Question about clSetKernelArg

When passing an array of size n to function clSetKernelArg(), where n = m.p (p is number of kernels in the system, and m is an integer greater than 1). How are data distributed to kernels? Is there a way to assign the first m data to the first kernel; the second m data to the second kernel; …?

Thank you for your helps,

The sample code of “oclMatrixMul” in Nvidia sample codes is what I should learn to achieve the above question.

Thank you,

I am writing an OddEvenTransposition program using OpenCL. In my program, I have an array of size n=16000 and I use the maximum kernels = 32 and would like to partition each kernel 500 consecutive elements of data. Iwill need to do a lot of comparison swaping memory slot. Even though each kernel has a small chunk of data but each kernel should be able to access part of its neighbors’ chunks.

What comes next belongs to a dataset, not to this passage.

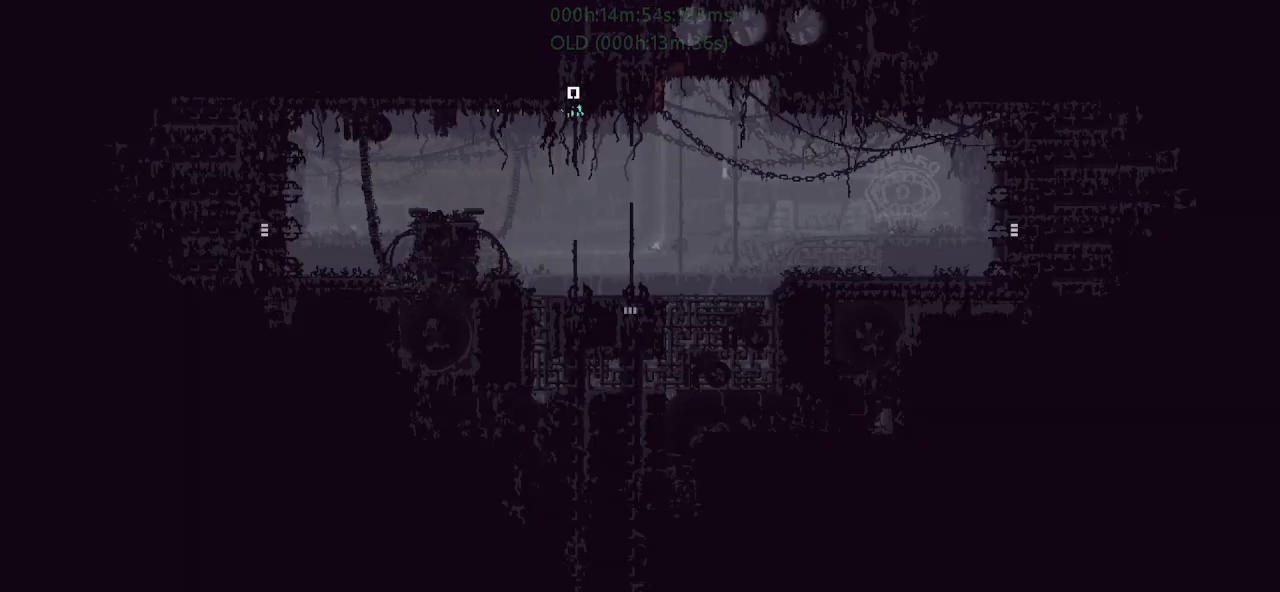
{"keys": ["g", "left", "r"], "events": [[17, "j", "up"], [17, "left", "down"], [33, "down", "up"], [500, "g", "down"]]}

Originally, I thought I just need to use the following loops to distribute the data set:

cl_mem GPUVector[MAXPROCESSES];
for(unsigned int i = 0; i < MAXPROCESSES; i++){
GPUVector[i] = clCreateBuffer(GPUContext, CL_MEM_READ_ONLY,
sizeof(int) * CHUNKSIZE, HostVector+(i*CHUNKSIZE), &err_num);
if(err_num != CL_SUCCESS)
printf(“Error in create buffer %d”,err_num);
}

for(unsigned int i = 0; i < MAXPROCESSES; i++){
err_num = clEnqueueWriteBuffer(GPUCommandQueue, GPUVector[i], CL_FALSE, 0,
sizeof(cl_int) * CHUNKSIZE, HostVector+(i*CHUNKSIZE), 0, NULL, NULL);
if(err_num != CL_SUCCESS)
printf(“Error in write to GPUbuffers - %d”,err_num);
}

However, doing this I got error CL_INVALID_KERNEL when execute the kernel. Could you please give me a lift.
Thank you,